# Request
All of the entries below are to be copied word for word.

# Record excerpts
——
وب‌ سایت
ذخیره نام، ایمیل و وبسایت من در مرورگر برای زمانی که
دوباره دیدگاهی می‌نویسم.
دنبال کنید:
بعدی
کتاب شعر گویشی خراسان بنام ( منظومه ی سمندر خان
——
# Exercise response
وب‌ سایت
ذخیره نام، ایمیل و وبسایت من در مرورگر برای زمانی که
دوباره دیدگاهی می‌نویسم.
دنبال کنید:
بعدی
کتاب شعر گویشی خراسان بنام ( منظومه ی سمندر خان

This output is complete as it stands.